Where ‘taxis’ have WiFi, TV, and CCTV

Were this commuter minibus a tenement in Kamwokya in Kampala or Dandora in Nairobi, burglars would be swooning over it.

The burglars would be thinking of when to strip it of some of its electronic parts.

Probably the first they would think of grabbing the 32-inch flat television set hoisted on the board between the driver’s cabin and the passenger section.

A TV set of the brand in the minibus could fetch Shs1 million. Shs1 million could pay a lower ranking policeman salary for four months. The second to go would be the 1, 000-watt speakers.

Since many thugs are young men, with an ear for bass, the burglars would probably not sell the speakers.

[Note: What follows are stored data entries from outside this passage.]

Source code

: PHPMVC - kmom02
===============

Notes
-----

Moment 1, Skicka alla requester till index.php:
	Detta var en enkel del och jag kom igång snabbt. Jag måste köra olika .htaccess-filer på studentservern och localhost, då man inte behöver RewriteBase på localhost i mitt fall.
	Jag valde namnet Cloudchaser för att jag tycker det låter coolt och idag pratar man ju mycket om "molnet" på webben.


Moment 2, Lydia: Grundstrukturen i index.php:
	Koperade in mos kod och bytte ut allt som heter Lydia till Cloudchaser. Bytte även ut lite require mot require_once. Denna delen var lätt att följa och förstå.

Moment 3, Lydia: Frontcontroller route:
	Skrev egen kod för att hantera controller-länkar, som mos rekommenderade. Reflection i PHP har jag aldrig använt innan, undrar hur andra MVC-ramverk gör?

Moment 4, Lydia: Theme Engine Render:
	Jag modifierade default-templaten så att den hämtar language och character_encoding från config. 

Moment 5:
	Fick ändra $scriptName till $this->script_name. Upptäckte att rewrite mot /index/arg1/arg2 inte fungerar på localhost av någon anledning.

They would keep them for their home entertainment.

To conclude the burglary, if the miscreants are cheeky, and have Smartphones, they would take pictures of themselves ensconced in the seats and then use the WiFi in the minibus to update their status on their social networking sites like Facebook.

And, to provoke art critics, they could take selfies, ensuring the Christiano Ronaldo, Barack Obama or Lil Wayne graffiti or the abstract scribbling on the sides of the minibuses are in the frame, and post these.

 

In Summary

  • Some matatu owners spend up to Shs10 million on paint work alone
  • WiFi, flat screens, CCTV are for customers entertainment and security. But the cost of these could buy a used sedan

 

The bad news for the burglars is that this commuter minibus, also known as a matatu, is not a tenement.

It is one of the many fabrications on Kenya’s capital, Nairobi, streets.

To attract travellers, the savings and credit cooperatives (Saccos) and the individuals who own them spend a lot of money to ‘soup’ or ‘pimp’ them up.

They do this to attract the young commuters who would not mind a discotheque-like surround sound.

During the traffic snarl-ups, the music oozing through the speakers serve the same purpose the sports channels in commercial banks lobbies serve – take the customers minds off the long wait.For security reasons, some of the owners install closed circuit television (CCTV) cameras in the minibuses.

 

The presumption is that the thugs who would board the minibuses – as law-abiding citizens only to draw revolvers from their trench coats and rob the genuine passengers at gunpoint – would be deterred by the CCTV. Of course, CCTV has never stopped criminals from wearing balaclavas just before ‘missions’.

If the ‘pimping’ that goes into a matatu serves none of the above purposes, at least it helps to take one’s mind off the fact that the matatus front reminds some of a bulldog’s face.